A Visit From St. George, Alas
‘Twas the night before Christmas and through all the land
Not a cell phone was private; dissent was all banned.
Constitutions were burning like logs in a fire
My head was inflamed with a lust for Empire.
Laura wore vestments, and I a King’s gown.
We’d just settled down to watch L’Affaire Thomas Crown.
When out on Penn Ave there arose such commotion
To the West Wing I stumbled, in drunk locomotion.
Away to Dick Cheney I flew like a flash,
To grab at his coattails, throw up on his sash.
Even the Moonies who publish Wa-Times
Were urging Impeachment with clamorous chimes.
Then what to my black beady eyes did appear?
But Patrick Fitzgerald, with indictments I fear.
The grand jury had acted so lively and quick
I knew in a moment the charges would stick.
More rapid than Rumsfeldian lies did they come
While Fitzgerald growled and called me a bum.
“Now, Shrubbie! Now, Bushie! You’re worse than Dick Nixon!
“Go, Georgie! Quit, Chimp-face! You'll soon be a con.
“To the floor you should drop, now assume the position!
I’m here to arrest you and that is my mission.”
As FEMA men sleep while wild hurricanes roar,
And as fast as my tax cuts made deficits soar,
Bechtel and Halliburton, now and anon,
Will be looting the Treasury ‘til everything's gone.
But now, in a twinkling, handcuffs snapped in place
(Wiping that silly smirk off my face).
And I heard something stirring in Capitol halls:
Someone in Congress had finally grown balls.

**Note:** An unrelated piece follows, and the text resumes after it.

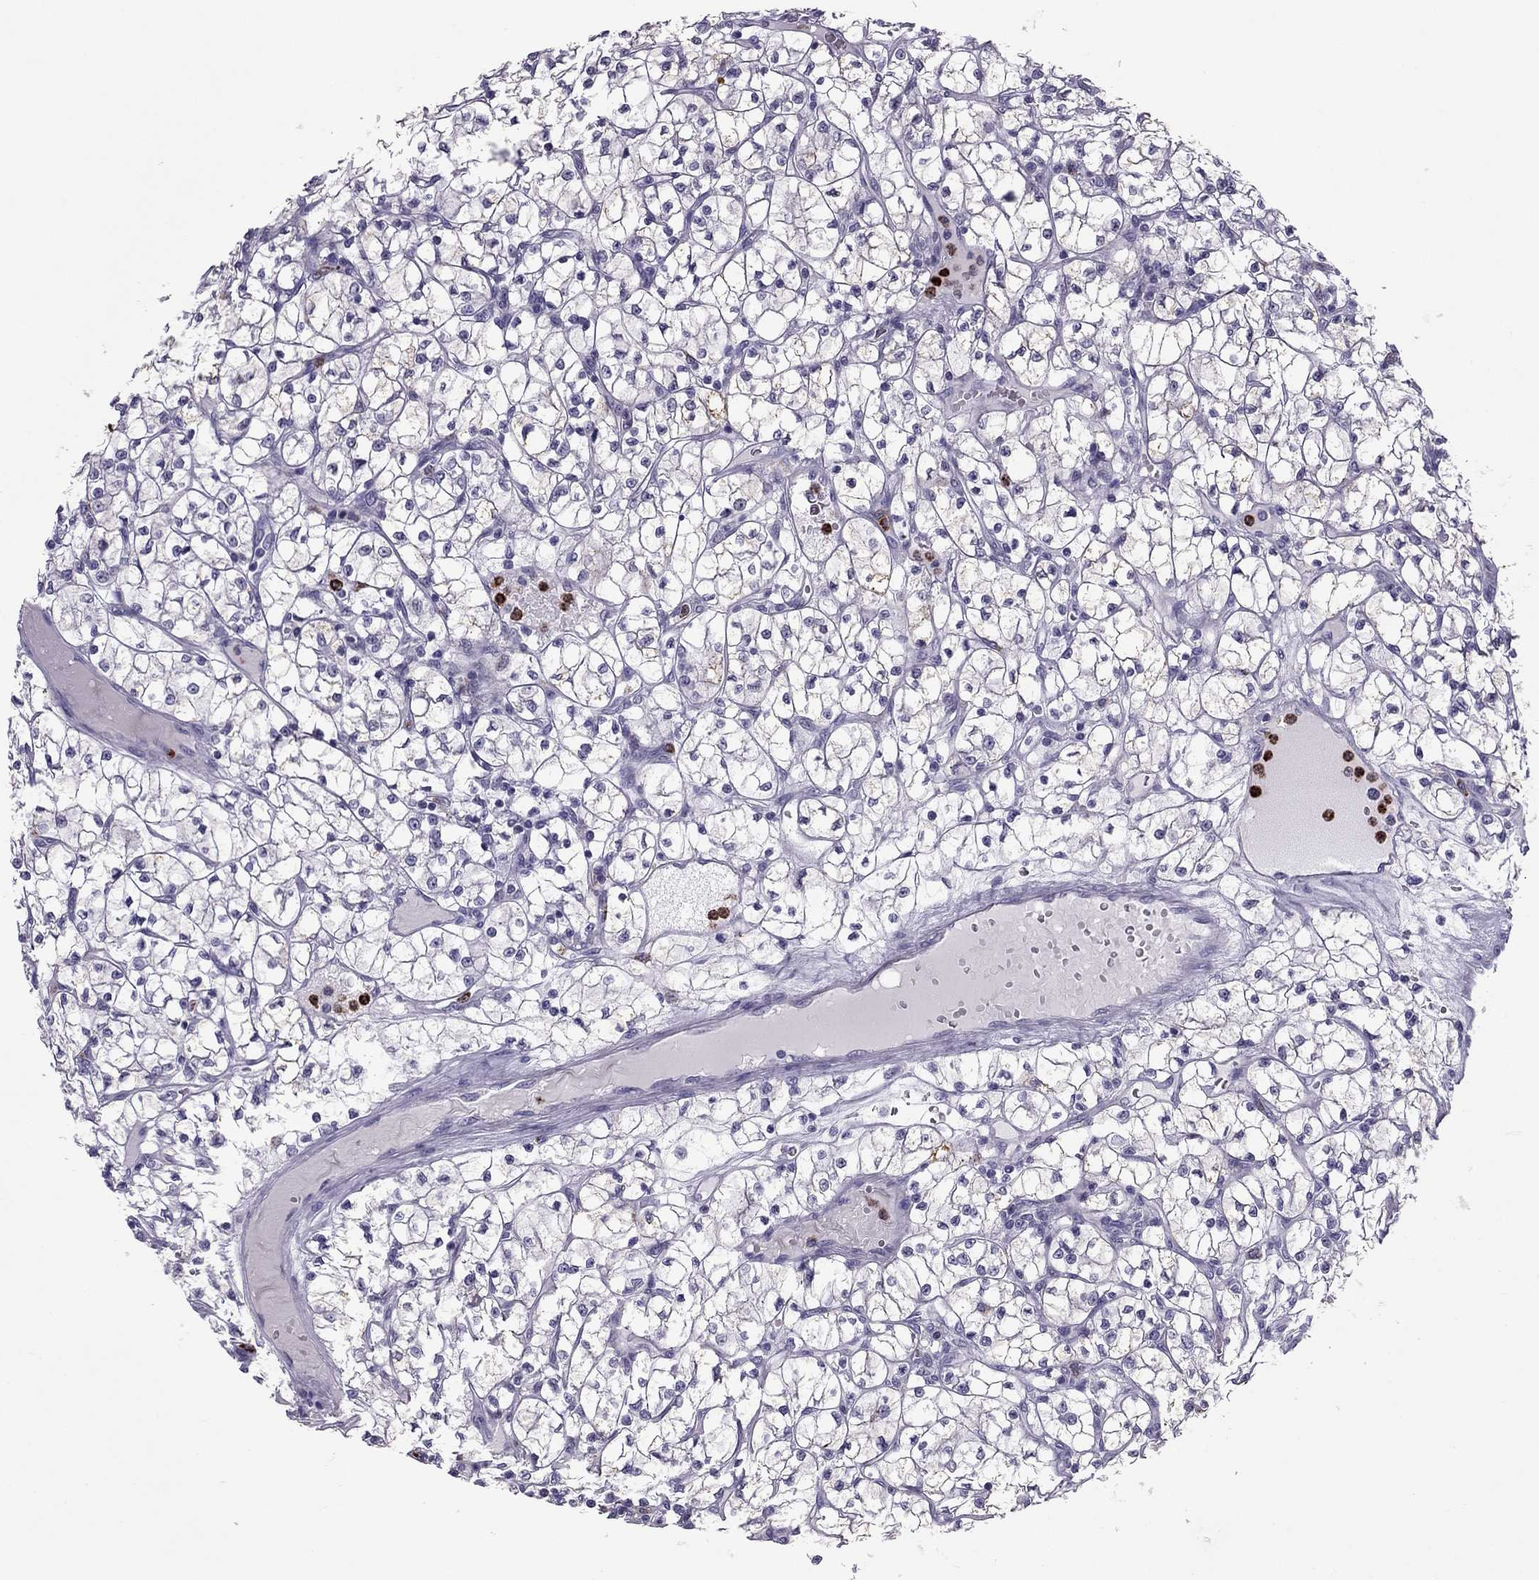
{"staining": {"intensity": "weak", "quantity": "<25%", "location": "cytoplasmic/membranous"}, "tissue": "renal cancer", "cell_type": "Tumor cells", "image_type": "cancer", "snomed": [{"axis": "morphology", "description": "Adenocarcinoma, NOS"}, {"axis": "topography", "description": "Kidney"}], "caption": "A high-resolution histopathology image shows IHC staining of renal cancer (adenocarcinoma), which shows no significant positivity in tumor cells. The staining is performed using DAB (3,3'-diaminobenzidine) brown chromogen with nuclei counter-stained in using hematoxylin.", "gene": "CCL27", "patient": {"sex": "female", "age": 64}}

Specter was holding a Judicial hearing.
Both sides of the aisle were fervently cheering.
Snowe pointed her finger, "So where is Ossama?"
Whimpering softly, I asked for my Mama.
“You betrayed our Forefathers,” Russ Feingold accused,
“And subverted our freedoms. We won’t be abused.”
My eyes – how they narrowed! My tongue grew so dry.
I blinked back the tears and wanted to cry.
“Give me a lawyer!” I said. “It's my right.”
Whispered Condi, “You canceled that, George, t'other night.”
“Now, wait just a minute,” I pleaded again.
“Remember who runs things if I’m in the pen.
Dick Cheney, that’s who. There’s no scarier thought.
Like it or not, I’m the best that you’ve got.”
They spoke not a word, but performed their good works,
Impeaching us both because we’re such jerks.
We were sentenced to replace all the troops in Iraq
'Cause Cheney and I’d been the Chickenhawk claque.
As the prison plane taxied 'fore leaving D.C.
A band started playing ‘Hail Chief, Hillary.’
Inside of my head, I can still hear the singers:
"Happy Holidays to all – except for Right Wingers.”